▶ GIVEN PROBLEM
Could you transcribe every one of the rows below word for word, changing nothing?

Start

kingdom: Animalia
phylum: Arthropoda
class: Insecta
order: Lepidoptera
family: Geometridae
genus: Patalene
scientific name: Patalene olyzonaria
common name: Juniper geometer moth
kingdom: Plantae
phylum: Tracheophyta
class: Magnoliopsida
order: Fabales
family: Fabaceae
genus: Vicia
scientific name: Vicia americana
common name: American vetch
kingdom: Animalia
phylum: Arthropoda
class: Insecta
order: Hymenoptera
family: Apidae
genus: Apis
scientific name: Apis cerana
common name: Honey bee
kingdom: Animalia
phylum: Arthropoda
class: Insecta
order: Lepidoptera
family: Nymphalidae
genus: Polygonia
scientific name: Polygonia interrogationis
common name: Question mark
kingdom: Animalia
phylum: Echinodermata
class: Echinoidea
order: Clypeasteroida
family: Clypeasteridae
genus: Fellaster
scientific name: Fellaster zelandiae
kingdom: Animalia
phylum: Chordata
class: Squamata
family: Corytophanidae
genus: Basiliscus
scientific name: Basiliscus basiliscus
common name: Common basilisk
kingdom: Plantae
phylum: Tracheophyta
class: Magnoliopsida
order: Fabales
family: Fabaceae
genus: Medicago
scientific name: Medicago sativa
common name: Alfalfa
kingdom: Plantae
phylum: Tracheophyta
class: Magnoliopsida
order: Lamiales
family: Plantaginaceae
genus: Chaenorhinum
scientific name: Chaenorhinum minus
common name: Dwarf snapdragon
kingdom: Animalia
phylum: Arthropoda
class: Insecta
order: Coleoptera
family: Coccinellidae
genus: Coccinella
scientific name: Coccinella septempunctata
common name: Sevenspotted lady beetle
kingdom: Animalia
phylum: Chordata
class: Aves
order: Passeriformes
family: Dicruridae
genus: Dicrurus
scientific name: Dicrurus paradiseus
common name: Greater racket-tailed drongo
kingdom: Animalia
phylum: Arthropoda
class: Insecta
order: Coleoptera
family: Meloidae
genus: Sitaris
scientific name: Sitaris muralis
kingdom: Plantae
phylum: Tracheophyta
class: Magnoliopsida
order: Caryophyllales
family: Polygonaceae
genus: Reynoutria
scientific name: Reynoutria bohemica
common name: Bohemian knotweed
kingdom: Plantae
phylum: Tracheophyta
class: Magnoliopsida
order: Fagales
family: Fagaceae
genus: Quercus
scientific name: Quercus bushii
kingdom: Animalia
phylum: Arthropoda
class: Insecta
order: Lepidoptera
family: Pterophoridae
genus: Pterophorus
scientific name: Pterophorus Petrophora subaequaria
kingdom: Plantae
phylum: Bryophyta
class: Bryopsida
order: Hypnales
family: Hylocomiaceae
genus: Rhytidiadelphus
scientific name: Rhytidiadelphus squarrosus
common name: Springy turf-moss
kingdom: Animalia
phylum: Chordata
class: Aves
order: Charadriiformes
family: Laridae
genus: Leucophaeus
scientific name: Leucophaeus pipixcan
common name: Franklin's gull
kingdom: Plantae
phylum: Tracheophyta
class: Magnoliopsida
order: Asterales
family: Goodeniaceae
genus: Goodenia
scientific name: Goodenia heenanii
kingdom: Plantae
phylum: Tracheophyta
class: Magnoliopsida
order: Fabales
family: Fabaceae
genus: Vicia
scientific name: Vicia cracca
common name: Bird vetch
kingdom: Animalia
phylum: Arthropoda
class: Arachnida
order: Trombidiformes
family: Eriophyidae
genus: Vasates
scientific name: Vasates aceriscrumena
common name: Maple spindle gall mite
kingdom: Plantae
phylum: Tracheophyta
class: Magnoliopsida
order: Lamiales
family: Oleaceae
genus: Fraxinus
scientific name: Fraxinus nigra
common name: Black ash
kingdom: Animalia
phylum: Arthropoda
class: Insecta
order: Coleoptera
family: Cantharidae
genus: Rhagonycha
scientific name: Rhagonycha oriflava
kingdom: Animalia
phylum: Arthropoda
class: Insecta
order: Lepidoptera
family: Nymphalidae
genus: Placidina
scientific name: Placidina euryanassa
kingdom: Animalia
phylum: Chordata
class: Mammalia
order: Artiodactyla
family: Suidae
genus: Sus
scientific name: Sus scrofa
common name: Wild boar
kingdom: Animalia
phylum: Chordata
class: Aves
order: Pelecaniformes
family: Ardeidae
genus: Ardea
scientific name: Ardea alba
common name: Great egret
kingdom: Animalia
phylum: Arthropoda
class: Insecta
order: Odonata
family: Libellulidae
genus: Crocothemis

End

▶ OUTPUT OF THE TASK
kingdom: Animalia
phylum: Arthropoda
class: Insecta
order: Lepidoptera
family: Geometridae
genus: Patalene
scientific name: Patalene olyzonaria
common name: Juniper geometer moth
kingdom: Plantae
phylum: Tracheophyta
class: Magnoliopsida
order: Fabales
family: Fabaceae
genus: Vicia
scientific name: Vicia americana
common name: American vetch
kingdom: Animalia
phylum: Arthropoda
class: Insecta
order: Hymenoptera
family: Apidae
genus: Apis
scientific name: Apis cerana
common name: Honey bee
kingdom: Animalia
phylum: Arthropoda
class: Insecta
order: Lepidoptera
family: Nymphalidae
genus: Polygonia
scientific name: Polygonia interrogationis
common name: Question mark
kingdom: Animalia
phylum: Echinodermata
class: Echinoidea
order: Clypeasteroida
family: Clypeasteridae
genus: Fellaster
scientific name: Fellaster zelandiae
kingdom: Animalia
phylum: Chordata
class: Squamata
family: Corytophanidae
genus: Basiliscus
scientific name: Basiliscus basiliscus
common name: Common basilisk
kingdom: Plantae
phylum: Tracheophyta
class: Magnoliopsida
order: Fabales
family: Fabaceae
genus: Medicago
scientific name: Medicago sativa
common name: Alfalfa
kingdom: Plantae
phylum: Tracheophyta
class: Magnoliopsida
order: Lamiales
family: Plantaginaceae
genus: Chaenorhinum
scientific name: Chaenorhinum minus
common name: Dwarf snapdragon
kingdom: Animalia
phylum: Arthropoda
class: Insecta
order: Coleoptera
family: Coccinellidae
genus: Coccinella
scientific name: Coccinella septempunctata
common name: Sevenspotted lady beetle
kingdom: Animalia
phylum: Chordata
class: Aves
order: Passeriformes
family: Dicruridae
genus: Dicrurus
scientific name: Dicrurus paradiseus
common name: Greater racket-tailed drongo
kingdom: Animalia
phylum: Arthropoda
class: Insecta
order: Coleoptera
family: Meloidae
genus: Sitaris
scientific name: Sitaris muralis
kingdom: Plantae
phylum: Tracheophyta
class: Magnoliopsida
order: Caryophyllales
family: Polygonaceae
genus: Reynoutria
scientific name: Reynoutria bohemica
common name: Bohemian knotweed
kingdom: Plantae
phylum: Tracheophyta
class: Magnoliopsida
order: Fagales
family: Fagaceae
genus: Quercus
scientific name: Quercus bushii
kingdom: Animalia
phylum: Arthropoda
class: Insecta
order: Lepidoptera
family: Pterophoridae
genus: Pterophorus
scientific name: Pterophorus Petrophora subaequaria
kingdom: Plantae
phylum: Bryophyta
class: Bryopsida
order: Hypnales
family: Hylocomiaceae
genus: Rhytidiadelphus
scientific name: Rhytidiadelphus squarrosus
common name: Springy turf-moss
kingdom: Animalia
phylum: Chordata
class: Aves
order: Charadriiformes
family: Laridae
genus: Leucophaeus
scientific name: Leucophaeus pipixcan
common name: Franklin's gull
kingdom: Plantae
phylum: Tracheophyta
class: Magnoliopsida
order: Asterales
family: Goodeniaceae
genus: Goodenia
scientific name: Goodenia heenanii
kingdom: Plantae
phylum: Tracheophyta
class: Magnoliopsida
order: Fabales
family: Fabaceae
genus: Vicia
scientific name: Vicia cracca
common name: Bird vetch
kingdom: Animalia
phylum: Arthropoda
class: Arachnida
order: Trombidiformes
family: Eriophyidae
genus: Vasates
scientific name: Vasates aceriscrumena
common name: Maple spindle gall mite
kingdom: Plantae
phylum: Tracheophyta
class: Magnoliopsida
order: Lamiales
family: Oleaceae
genus: Fraxinus
scientific name: Fraxinus nigra
common name: Black ash
kingdom: Animalia
phylum: Arthropoda
class: Insecta
order: Coleoptera
family: Cantharidae
genus: Rhagonycha
scientific name: Rhagonycha oriflava
kingdom: Animalia
phylum: Arthropoda
class: Insecta
order: Lepidoptera
family: Nymphalidae
genus: Placidina
scientific name: Placidina euryanassa
kingdom: Animalia
phylum: Chordata
class: Mammalia
order: Artiodactyla
family: Suidae
genus: Sus
scientific name: Sus scrofa
common name: Wild boar
kingdom: Animalia
phylum: Chordata
class: Aves
order: Pelecaniformes
family: Ardeidae
genus: Ardea
scientific name: Ardea alba
common name: Great egret
kingdom: Animalia
phylum: Arthropoda
class: Insecta
order: Odonata
family: Libellulidae
genus: Crocothemis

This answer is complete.